Everything from the line with "Lumières de l'Au-delà" to the end of the entries should be copied exactly, and nothing else.

▶ _Available data_
>>>>
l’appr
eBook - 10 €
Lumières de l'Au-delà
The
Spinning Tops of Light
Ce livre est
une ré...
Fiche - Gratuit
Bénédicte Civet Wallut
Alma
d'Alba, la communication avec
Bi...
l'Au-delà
<<<<
▶ _Solution_
Lumières de l'Au-delà
The
Spinning Tops of Light
Ce livre est
une ré...
Fiche - Gratuit
Bénédicte Civet Wallut
Alma
d'Alba, la communication avec
Bi...
l'Au-delà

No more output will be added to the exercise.